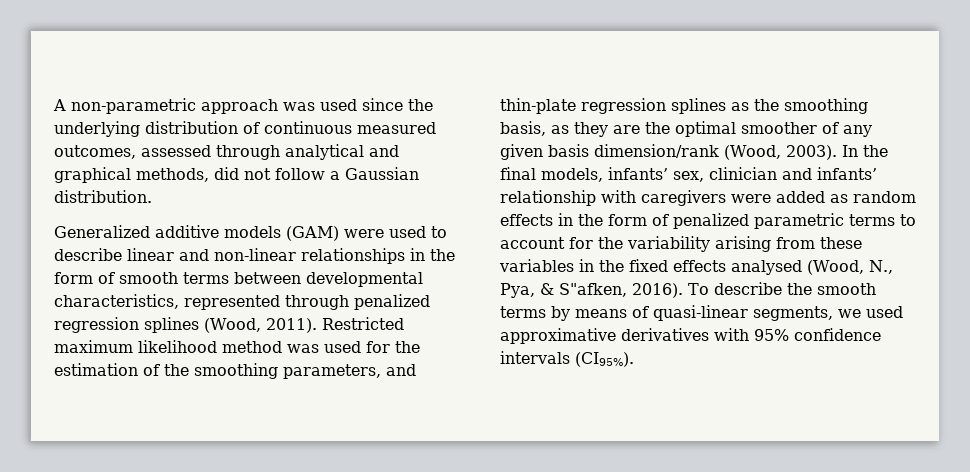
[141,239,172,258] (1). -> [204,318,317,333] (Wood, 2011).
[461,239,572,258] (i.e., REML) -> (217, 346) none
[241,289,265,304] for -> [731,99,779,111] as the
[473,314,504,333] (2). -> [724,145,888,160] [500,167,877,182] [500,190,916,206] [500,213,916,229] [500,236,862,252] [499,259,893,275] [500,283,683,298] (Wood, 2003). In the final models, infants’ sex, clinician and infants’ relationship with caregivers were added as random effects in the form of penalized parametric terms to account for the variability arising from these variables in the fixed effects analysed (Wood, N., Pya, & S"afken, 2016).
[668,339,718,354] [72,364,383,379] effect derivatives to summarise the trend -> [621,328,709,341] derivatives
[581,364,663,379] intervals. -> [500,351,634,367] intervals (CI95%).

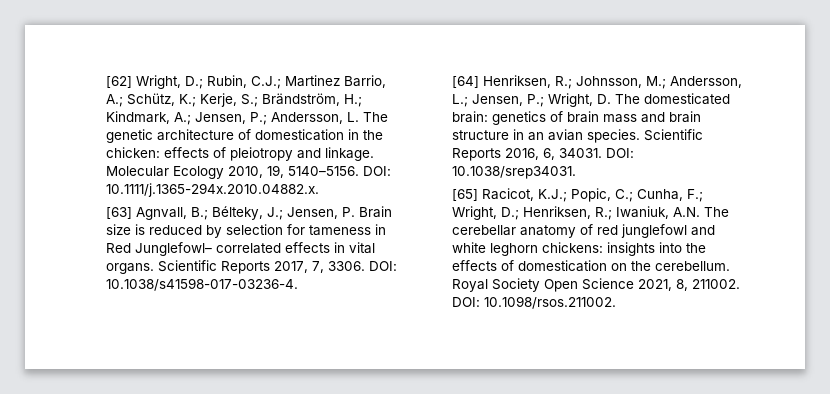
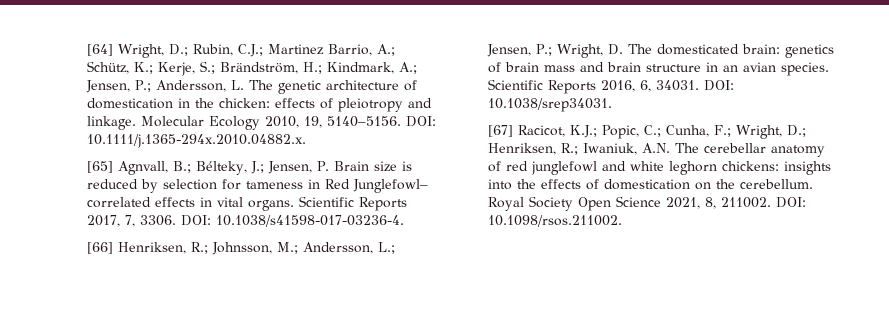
[106,76,133,88] [62] -> [87,44,114,56] [64]
[106,207,133,219] [63] -> [87,161,114,173] [65]
[452,76,480,88] [64] -> [87,242,114,254] [66]
[452,189,479,201] [65] -> [488,125,514,137] [67]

________

Your answer must be exactly the lines from the one containing "[473,314,504,333] (2). ->" through the last line of the records above, both included, with every picture left out.

[473,314,504,333] (2). -> [724,145,888,160] [500,167,877,182] [500,190,916,206] [500,213,916,229] [500,236,862,252] [499,259,893,275] [500,283,683,298] (Wood, 2003). In the final models, infants’ sex, clinician and infants’ relationship with caregivers were added as random effects in the form of penalized parametric terms to account for the variability arising from these variables in the fixed effects analysed (Wood, N., Pya, & S"afken, 2016).
[668,339,718,354] [72,364,383,379] effect derivatives to summarise the trend -> [621,328,709,341] derivatives
[581,364,663,379] intervals. -> [500,351,634,367] intervals (CI95%).

[106,76,133,88] [62] -> [87,44,114,56] [64]
[106,207,133,219] [63] -> [87,161,114,173] [65]
[452,76,480,88] [64] -> [87,242,114,254] [66]
[452,189,479,201] [65] -> [488,125,514,137] [67]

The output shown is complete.